After graduating from Dongje University in Shanghai in 1920, he graduated from the Department of Philosophy at Humboldt University in Berlin, Germany in 1927. He participated in the study of Hangul orthography in the mid-Japanese period during the Japanese colonial period, he was a member of the Korean language dictionary compilation committee in 1929, a member of the Korean Hangul Spelling Act in 1930, a member of the Korean Language Standards Assessment Committee in 1935, and a full-time member of the Korean language dictionary compilation committee in 1936.

On October 1, 1942, he was arrested during the Korean Language Society Incident, sentenced to 6 years in prison at the Hamhung Court, and served in the Hamhung Prison and was released after liberation in August 1945. In 1946, he served as Chairman of the Kunminhoe, and in April 1948, he went to Pyongyang to attend the 'Joint Meeting of Political Parties and Social Organizations of South and North Korea' and remained there to work in North Korea.
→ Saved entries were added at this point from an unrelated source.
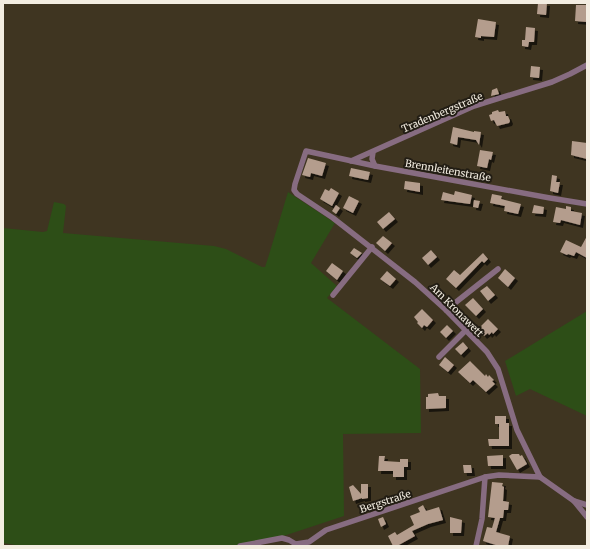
<svg xmlns="http://www.w3.org/2000/svg" width="590" height="549" viewBox="0 0 590 549" font-family="Merriweather,serif">
  <defs>
    <filter id="shadow"><feDropShadow dx="3" dy="3" stdDeviation="0" flood-color="#0009"/></filter>
  </defs>
  <rect width="100%" height="100%" fill="#3f3521"/>
  <!-- green -->
  <g fill="#2d4e17">
    <path d="M288,192L335,223L311,263L337,286L327,298L420,369L421,433L343,434L344,516L253,546H22L3,543V228L43,232L47,231L54,202L64,204L66,206L63,233L214,246L226,249L262,267H265L268,258Z"/>
    <path d="M587,311V416L530,389L516,396L505,361Z"/>
  </g>
  <!-- building -->
  <g fill="#b49d8d" filter="url(#shadow)">
    <path d="M538,3H547L546,15L537,14Z"/>
    <path d="M576,5H587V22L575,21Z"/>
    <path d="M478,19L496,22L494,37L481,36V38L475,37Z"/>
    <path d="M526,27L535,28L534,42H529L528,47L522,46V40H525Z"/>
    <path d="M531,66L540,67L539,78L530,77Z"/>
    <path d="M497,88L499,94L491,96L492,90Z"/>
    <path d="M498,110L499,112L505,111L506,116H508L510,121L509,123L497,126L494,120L491,121L489,115L492,114V112Z"/>
    <path d="M453,127L474,132V131L481,132L479,145L476,140L458,137L457,145L450,143Z"/>
    <path d="M572,141L587,143V159L571,155Z"/>
    <path d="M480,150L493,152L491,160L489,159L487,168L477,166Z"/>
    <path d="M308,158L326,163L322,176L311,173L310,177L302,175Z"/>
    <path d="M351,168L370,172L368,180L349,176Z"/>
    <path d="M552,175L557,176L556,182H560L558,193L550,191Z"/>
    <path d="M405,181L420,183V192L404,189Z"/>
    <path d="M331,188L339,193L332,206L320,199L325,189L329,191Z"/>
    <path d="M455,191L472,195L470,204L441,200L443,192L454,195Z"/>
    <path d="M492,194L502,196L501,199L521,204L518,214L504,211L505,206L490,203Z"/>
    <path d="M349,196L359,201L353,213L343,208Z"/>
    <path d="M474,200L480,201L478,208L473,207Z"/>
    <path d="M336,205L340,208L336,214L332,211Z"/>
    <path d="M534,205L544,207L543,214L532,213Z"/>
    <path d="M566,206L571,207V211L582,213L580,225L561,220L560,223L553,222L556,207L566,209Z"/>
    <path d="M389,212L395,219L383,229L377,222Z"/>
    <path d="M383,236L392,243L385,251L376,243Z"/>
    <path d="M587,236V258L576,252L574,256L568,254L567,255L560,252L566,240L581,247Z"/>
    <path d="M354,248L362,253L357,258L350,253Z"/>
    <path d="M431,250L437,257L428,265L422,258Z"/>
    <path d="M483,253L488,259L484,263L482,261L456,288L446,279L454,270L460,275Z"/>
    <path d="M332,263L343,271L337,280L326,271Z"/>
    <path d="M505,269L515,278L508,287L498,278Z"/>
    <path d="M387,271L396,279L390,286L380,279Z"/>
    <path d="M487,286L495,295L488,301L480,291Z"/>
    <path d="M473,298L483,309L476,316L465,305Z"/>
    <path d="M422,309L433,320L427,327L424,325L422,328L417,323L418,322L414,317Z"/>
    <path d="M488,319L498,329L493,334L492,332L489,335L488,333L484,336L479,330L482,327L481,326Z"/>
    <path d="M447,325L453,331L446,338L440,332Z"/>
    <path d="M463,342L468,348L461,355L455,349Z"/>
    <path d="M445,357L454,365L448,372L439,365Z"/>
    <path d="M470,361L485,376L486,374L488,377L489,375L494,380L492,381L495,384L486,392L473,380L470,383L458,372Z"/>
    <path d="M438,393L439,396H446V408L426,409V397H428V394Z"/>
    <path d="M495,416H506V423H509V446H489L488,439H499V424H495Z"/>
    <path d="M519,454L520,456L522,455L527,464L517,470L509,456L512,454Z"/>
    <path d="M503,455V466H488L487,456Z"/>
    <path d="M379,456H385L384,461L400,462V459H408V467H404V477H393V471H378Z"/>
    <path d="M463,465H471L472,473H464Z"/>
    <path d="M492,482L503,483L502,486L504,487L503,501L509,502L508,510H504L503,518H500L496,532L510,536L508,546H499L483,541L487,527L492,528L495,518L488,517Z"/>
    <path d="M361,484H368V498L362,499V498L353,501L349,487L353,485L361,494Z"/>
    <path d="M423,505L426,511L439,507L443,520L428,524L412,531L415,536L397,546H393L388,536L395,532L397,535L414,525L410,516L420,512L418,508Z"/>
    <path d="M383,517L386,524L381,527L378,519Z"/>
    <path d="M450,517L462,520L461,533H450Z"/>
  </g>
  <g fill="none" stroke-linecap="round" stroke-linejoin="round">
    <!-- minor -->
    <g stroke="#876c81" stroke-width="5.5">
      <path d="M373,152L372,159L375,166"/>
      <path d="M351,161L474,106L552,82L570,74L587,65"/>
      <path d="M587,204L550,198L375,166L306,151L295,184L294,190L297,194L333,218L415,282L446,310L487,352L498,369L517,430L540,477L574,501L587,505"/>
      <path d="M333,295L372,247"/>
      <path d="M446,310L498,269"/>
      <path d="M439,357L465,331"/>
      <path d="M574,501L587,517"/>
      <path d="M296,544L309,542L326,530L485,477L499,475L540,477"/>
      <path d="M240,546L282,538L289,540L299,546"/>
      <path d="M476,546L482,519L485,477"/>
    </g>
  </g>
  <g text-anchor="middle" stroke-width="4" stroke-linejoin="round" paint-order="stroke">
    <!-- street labels -->
    <g font-size="10" fill="#f3ede1" stroke="#221d14">
      <text transform="translate(442 112) rotate(-23)" y="4">Tradenbergstraße</text>
      <text transform="translate(448 170) rotate(10)" y="4">Brennleitenstraße</text>
      <text transform="translate(457 310) rotate(45)" y="4">Am Kronawett</text>
      <text transform="translate(385 501) rotate(-18)" y="4">Bergstraße</text>
    </g>
  </g>
  <!-- border -->
  <rect width="590" height="549" fill="none" stroke="#f3ede1" stroke-width="8"/>
</svg>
In September 1948, following the formal declaration on the establishment of North Korea, he was elected to a deputy in the Supreme People's Assembly and served as a minister without portfolio in the Cabinet of North Korea led by Premier Kim Il Sung. In 1949 he became the chairman of the Central Committee of the Democratic Front for the Reunification of Korea candidate for the Academy of Sciences of the Democratic People's Republic of Korea, vice-chairman of the Standing Committee of the Supreme People's Assembly in 1953, In 1962 he became director of the Institute of Korean Language and Literature of the Academy of Sciences of the Democratic People's Republic of Korea, Chairman of the Central Committee of the Fatherland Front in 1966, Chairman of the Committee for the Peaceful Reunification of the Fatherland in 1970, and Vice Chairman of the People's Committee in Yanggang Province in 1972.